Título: Exploração das florestas
Autor:
Fonte: O Estado de São Paulo, 10/02/2006, Notas e Informações, p. A3

Não fossem as dúvidas quanto à capacidade, demonstrada pelo poder público, de fiscalizar a exploração comercial das florestas nativas, dentro da perspectiva de um desenvolvimento sustentável - que trouxesse benefícios socioeconômicos para o País, sem comprometer o inestimável patrimônio ambiental das atuais e futuras gerações -, restrição alguma haveria de se fazer ao projeto (PL 4776/2005), aprovado nesta quarta-feira pela Câmara dos Deputados, permitindo a exploração econômica de áreas de florestas nativas, por meio de concessão pública. Afinal de contas, têm sentido as palavras do líder do PSDB Arthur Virgilio (AM), assim justificando seu apoio à iniciativa do Ministério do Meio Ambiente (MMA): "Prefiro a organização da pressão sobre a floresta à presença desorganizada. Quero acreditar que o projeto investe contra a grilagem." Ótimo seria se não houvesse base para o pessimismo do senador Pedro Simon (PMDB-RS) quando afirma que "será difícil fiscalizar a execução dos projetos".

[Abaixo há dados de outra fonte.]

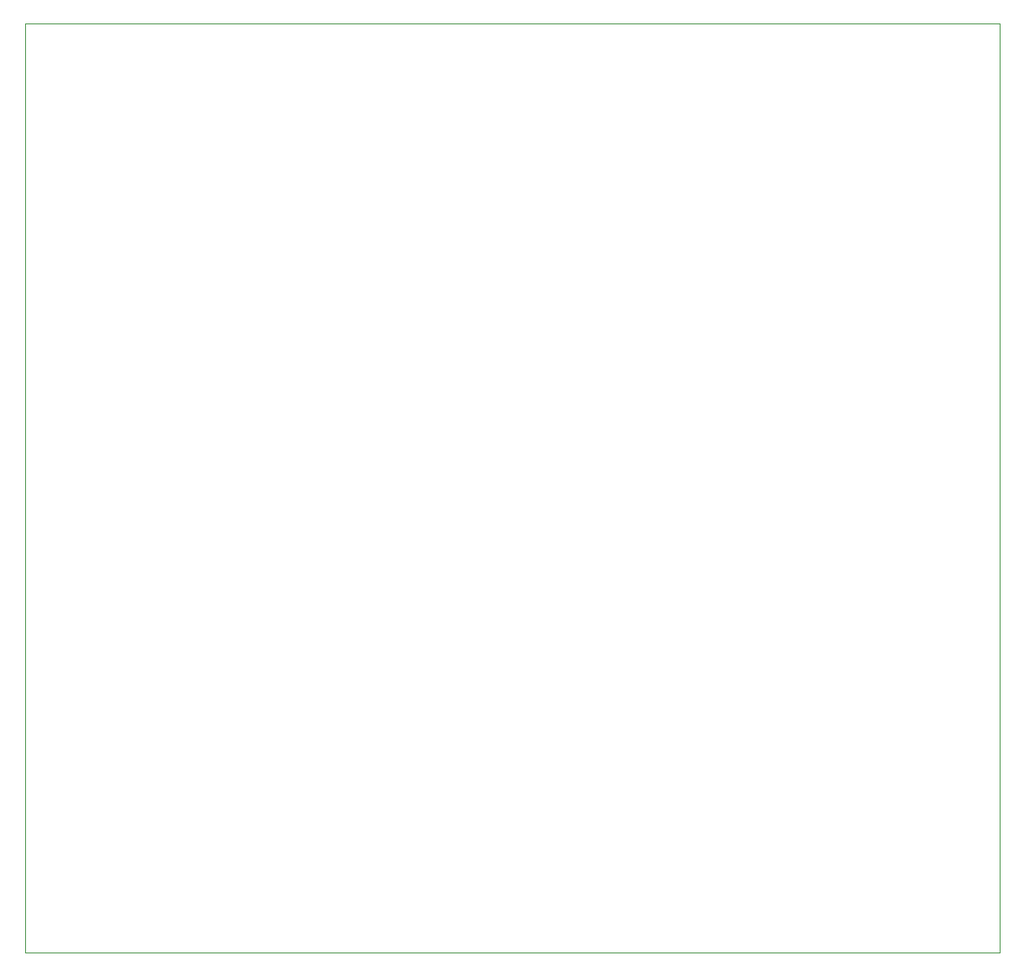
<source format=gbr>
G04 (created by PCBNEW (2013-03-27 BZR 4035)-testing) date Thu 28 Mar 2013 11:08:54 PM CET*
%MOIN*%
G04 Gerber Fmt 3.4, Leading zero omitted, Abs format*
%FSLAX34Y34*%
G01*
G70*
G90*
G04 APERTURE LIST*
%ADD10C,0.006*%
%ADD11C,0.00393701*%
G04 APERTURE END LIST*
G54D10*
G54D11*
X27834Y-58385D02*
X27834Y-21456D01*
X66574Y-21456D02*
X66574Y-58385D01*
X27834Y-21456D02*
X66574Y-21456D01*
X27834Y-58385D02*
X66574Y-58385D01*
M02*

</source>
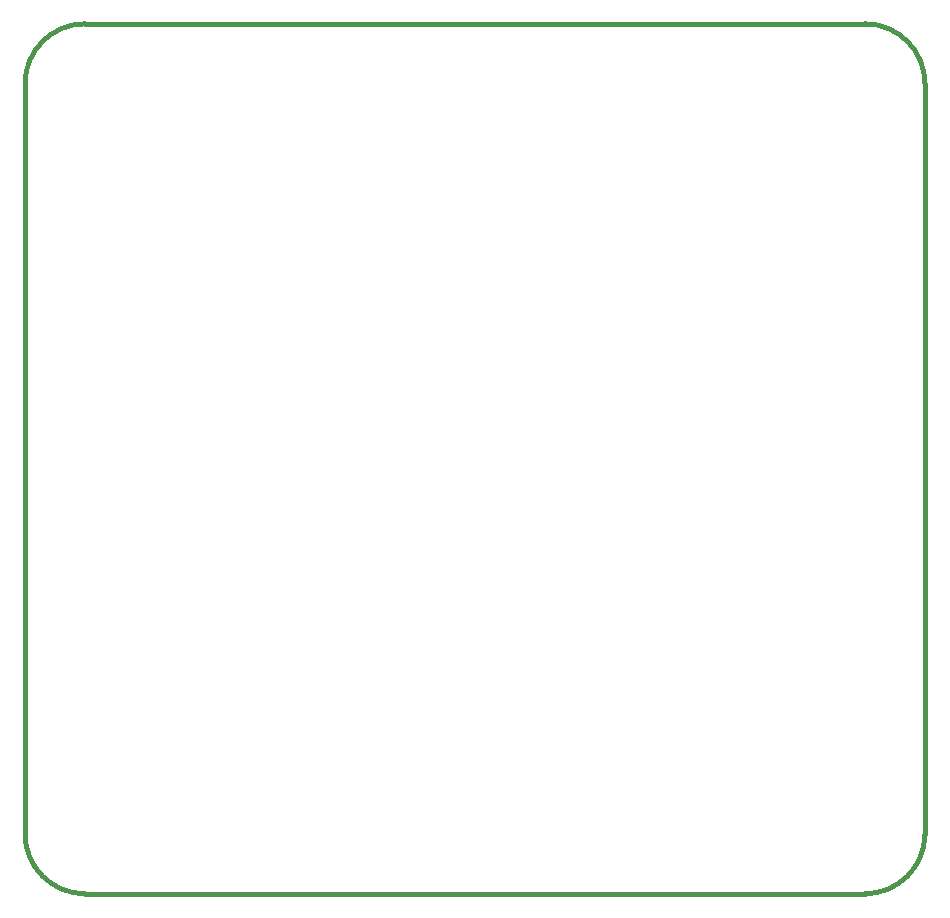
<source format=gm1>
%TF.GenerationSoftware,KiCad,Pcbnew,(5.0.1)-3*%
%TF.CreationDate,2018-11-22T18:04:47+01:00*%
%TF.ProjectId,S80 Serial,5338302053657269616C2E6B69636164,1.0*%
%TF.SameCoordinates,Original*%
%TF.FileFunction,Profile,NP*%
%FSLAX46Y46*%
G04 Gerber Fmt 4.6, Leading zero omitted, Abs format (unit mm)*
G04 Created by KiCad (PCBNEW (5.0.1)-3) date 22/11/2018 18:04:47*
%MOMM*%
%LPD*%
G01*
G04 APERTURE LIST*
%ADD10C,0.400000*%
G04 APERTURE END LIST*
D10*
X132080000Y-24130000D02*
X66040000Y-24130000D01*
X132080000Y-97790000D02*
X66040000Y-97790000D01*
X137160000Y-29210000D02*
X137160000Y-92710000D01*
X60960000Y-29210000D02*
X60960000Y-92710000D01*
X132080000Y-24130000D02*
G75*
G02X137160000Y-29210000I0J-5080000D01*
G01*
X137160000Y-92710000D02*
G75*
G02X132080000Y-97790000I-5080000J0D01*
G01*
X66040000Y-97790000D02*
G75*
G02X60960000Y-92710000I0J5080000D01*
G01*
X60960000Y-29210000D02*
G75*
G02X66040000Y-24130000I5080000J0D01*
G01*
M02*

</source>
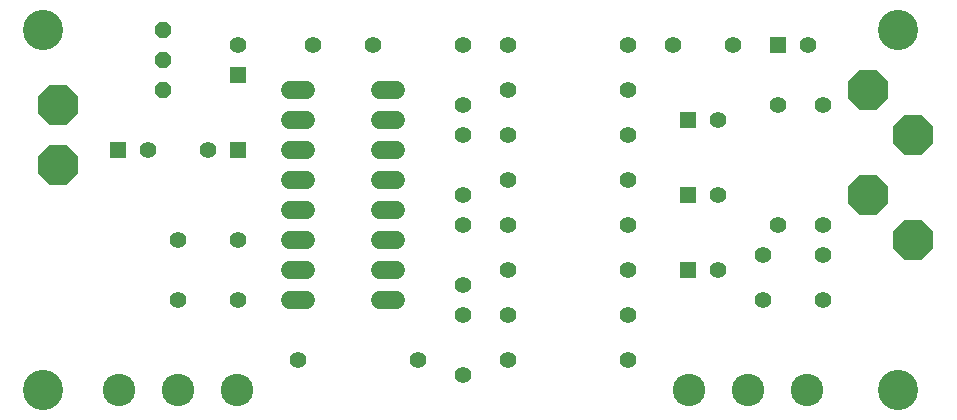
<source format=gbs>
G75*
G70*
%OFA0B0*%
%FSLAX24Y24*%
%IPPOS*%
%LPD*%
%AMOC8*
5,1,8,0,0,1.08239X$1,22.5*
%
%ADD10C,0.1340*%
%ADD11C,0.0600*%
%ADD12C,0.0556*%
%ADD13C,0.1080*%
%ADD14R,0.0556X0.0556*%
%ADD15OC8,0.1330*%
%ADD16OC8,0.0556*%
D10*
X001302Y006826D03*
X001302Y018826D03*
X029802Y018826D03*
X029802Y006826D03*
D11*
X013062Y009826D02*
X012542Y009826D01*
X012542Y010826D02*
X013062Y010826D01*
X013062Y011826D02*
X012542Y011826D01*
X012542Y012826D02*
X013062Y012826D01*
X013062Y013826D02*
X012542Y013826D01*
X012542Y014826D02*
X013062Y014826D01*
X013062Y015826D02*
X012542Y015826D01*
X012542Y016826D02*
X013062Y016826D01*
X010062Y016826D02*
X009542Y016826D01*
X009542Y015826D02*
X010062Y015826D01*
X010062Y014826D02*
X009542Y014826D01*
X009542Y013826D02*
X010062Y013826D01*
X010062Y012826D02*
X009542Y012826D01*
X009542Y011826D02*
X010062Y011826D01*
X010062Y010826D02*
X009542Y010826D01*
X009542Y009826D02*
X010062Y009826D01*
D12*
X007802Y009826D03*
X005802Y009826D03*
X005802Y011826D03*
X007802Y011826D03*
X006802Y014826D03*
X004802Y014826D03*
X007802Y018326D03*
X010302Y018326D03*
X012302Y018326D03*
X015302Y018326D03*
X016802Y018326D03*
X016802Y016826D03*
X015302Y016326D03*
X015302Y015326D03*
X016802Y015326D03*
X016802Y013826D03*
X015302Y013326D03*
X015302Y012326D03*
X016802Y012326D03*
X016802Y010826D03*
X015302Y010326D03*
X015302Y009326D03*
X016802Y009326D03*
X016802Y007826D03*
X015302Y007326D03*
X013802Y007826D03*
X009802Y007826D03*
X020802Y007826D03*
X020802Y009326D03*
X020802Y010826D03*
X020802Y012326D03*
X020802Y013826D03*
X020802Y015326D03*
X020802Y016826D03*
X020802Y018326D03*
X022302Y018326D03*
X024302Y018326D03*
X026802Y018326D03*
X027302Y016326D03*
X025802Y016326D03*
X023802Y015826D03*
X023802Y013326D03*
X025802Y012326D03*
X025302Y011326D03*
X023802Y010826D03*
X025302Y009826D03*
X027302Y009826D03*
X027302Y011326D03*
X027302Y012326D03*
D13*
X026771Y006826D03*
X024802Y006826D03*
X022834Y006826D03*
X007771Y006826D03*
X005802Y006826D03*
X003834Y006826D03*
D14*
X003802Y014826D03*
X007802Y014826D03*
X007802Y017326D03*
X022802Y015826D03*
X022802Y013326D03*
X022802Y010826D03*
X025802Y018326D03*
D15*
X028802Y016826D03*
X030302Y015326D03*
X028802Y013326D03*
X030302Y011826D03*
X001802Y014326D03*
X001802Y016326D03*
D16*
X005302Y016826D03*
X005302Y017826D03*
X005302Y018826D03*
M02*

</source>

Mas é preciso uma certa dose de otimismo para acreditar que seja possível fiscalizar com eficiência a exploração de 13 milhões de hectares - que correspondem a 3% da Amazônia - se, atualmente, a devastação descomunal da maior e mais importante floresta nativa do mundo se deve, essencialmente, a um sistema falido de cobrança e fiscalização pública, que tem assegurado aos infratores ambientais a mais tranqüila impunidade. E aqui já comentamos dados de estarrecer, no tocante à negligência das autoridades públicas e aos imensos entraves burocráticos, relativamente ao cumprimento das exigências das leis ambientais e da punição dos faltosos. Bastaria lembrar que, na análise de 55 processos por infrações ambientais, envolvendo desmatamento e comércio ilegal de madeiras, iniciados no Pará entre 1999 e 2003, de um total de quase R$ 1,5 milhão de multas, apenas R$ 45 mil - ou seja, 3% - haviam sido arrecadados até 2004. E, em toda a Amazônia, a média de arrecadação de multas entre 2001 e 2004 não ultrapassou o porcentual ínfimo de 2,1%!

Bem é de ver que a questão da exploração sustentável e do manejo de florestas nativas é problemática não apenas no Brasil. O biólogo e diretor da Escola de Meio Ambiente da Universidade de Duke, dr. John Terborgh, já alertou para o risco de destruição irremediável das florestas tropicais do planeta, que se tornou irreversível pelas tentativas de "manejo" e "exploração controlada" - a exemplo do que ocorreu na Austrália. Na negociação entre oposição e governo o relator do projeto, senador José Agripino, conseguiu aprovar três emendas de sua autoria. A primeira estabelece que o Senado decidirá sobre os pedidos de concessão de áreas com mais de 2.500 hectares; a segunda determina que os diretores do Serviço Florestal Brasileiro, que vai gerir as concessões públicas, serão sabatinados pelo Senado; e a terceira obriga a que o comitê gestor, constituído no projeto original apenas por técnicos do MMA, contenha também os representantes de mais seis pastas ministeriais, entre as quais a de Ciência e Tecnologia. Mas a liderança do governo já informou que o presidente Lula deve vetar a primeira emenda, que inviabilizaria o projeto porque "um quintal da Amazônia tem 2.500 hectares".

Há que se encontrar, de qualquer forma, mecanismos de aperfeiçoamento da ação fiscalizadora do Estado, pois tratando-se de questão que envolve grandes interesses e a própria segurança nacional, o poder público deve demonstrar capacidade de controle nessa área, antes de outorgar a terceiros o direito de exploração econômica de nossas florestas. Segundo o diretor do Programa Nacional de Florestas no MMA, Tasso Rezende de Azevedo, o governo pretende abrir o processo licitatório para que as florestas já possam ser exploradas nos moldes da lei a partir do próximo ano. Só esperamos que não se repita - ou generalize - predação semelhante à do Parque Nacional da Serra da Bocaina (segundo notícia publicada na mesma página deste jornal que informou a aprovação da Lei de Exploração das Florestas), área de preservação permanente, criada em 1971, com 106 mil hectares de mata atlântica, que virou sinônimo de crimes ambientais, com a ação de posseiros que destroem a floresta para fazer pastos para gado.